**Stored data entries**
Segment Open
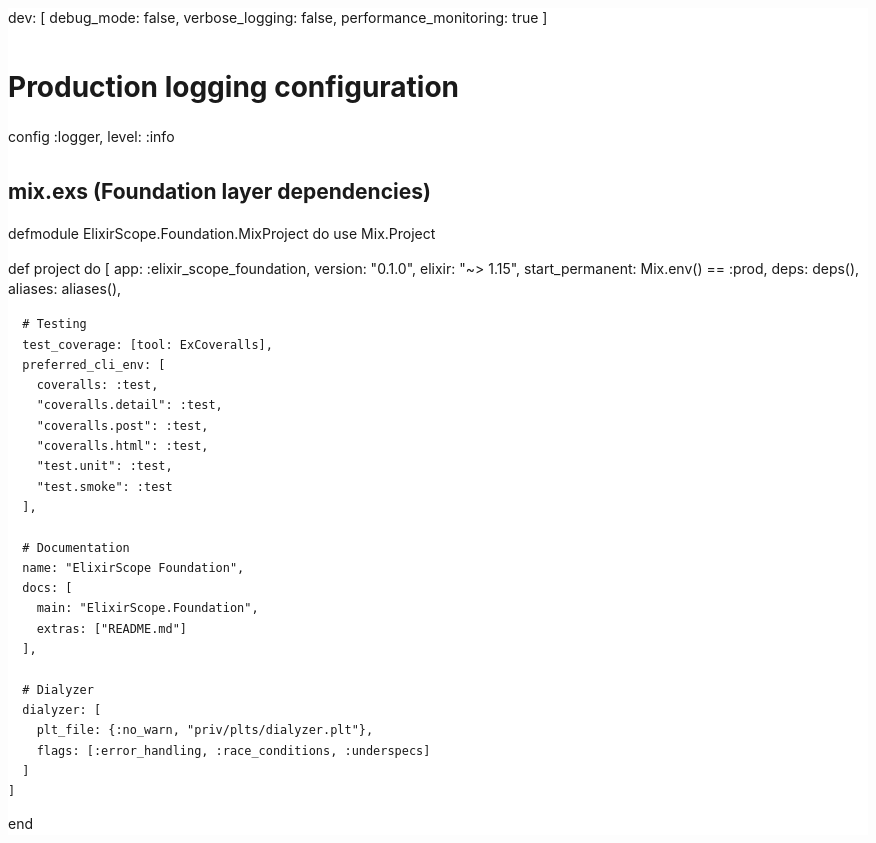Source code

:   dev: [
    debug_mode: false,
    verbose_logging: false,
    performance_monitoring: true
  ]

# Production logging configuration
config :logger, level: :info

## mix.exs (Foundation layer dependencies)
defmodule ElixirScope.Foundation.MixProject do
  use Mix.Project

  def project do
    [
      app: :elixir_scope_foundation,
      version: "0.1.0",
      elixir: "~> 1.15",
      start_permanent: Mix.env() == :prod,
      deps: deps(),
      aliases: aliases(),
      
      # Testing
      test_coverage: [tool: ExCoveralls],
      preferred_cli_env: [
        coveralls: :test,
        "coveralls.detail": :test,
        "coveralls.post": :test,
        "coveralls.html": :test,
        "test.unit": :test,
        "test.smoke": :test
      ],

      # Documentation
      name: "ElixirScope Foundation",
      docs: [
        main: "ElixirScope.Foundation",
        extras: ["README.md"]
      ],

      # Dialyzer
      dialyzer: [
        plt_file: {:no_warn, "priv/plts/dialyzer.plt"},
        flags: [:error_handling, :race_conditions, :underspecs]
      ]
    ]
  end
Segment Closed
**WHAT TO WORK ON**
Give again, word for word, the lines above from the first one through the one containing "use Mix.Project"; no pictures.

**RESULT**
Source code

:   dev: [
    debug_mode: false,
    verbose_logging: false,
    performance_monitoring: true
  ]

# Production logging configuration
config :logger, level: :info

## mix.exs (Foundation layer dependencies)
defmodule ElixirScope.Foundation.MixProject do
  use Mix.Project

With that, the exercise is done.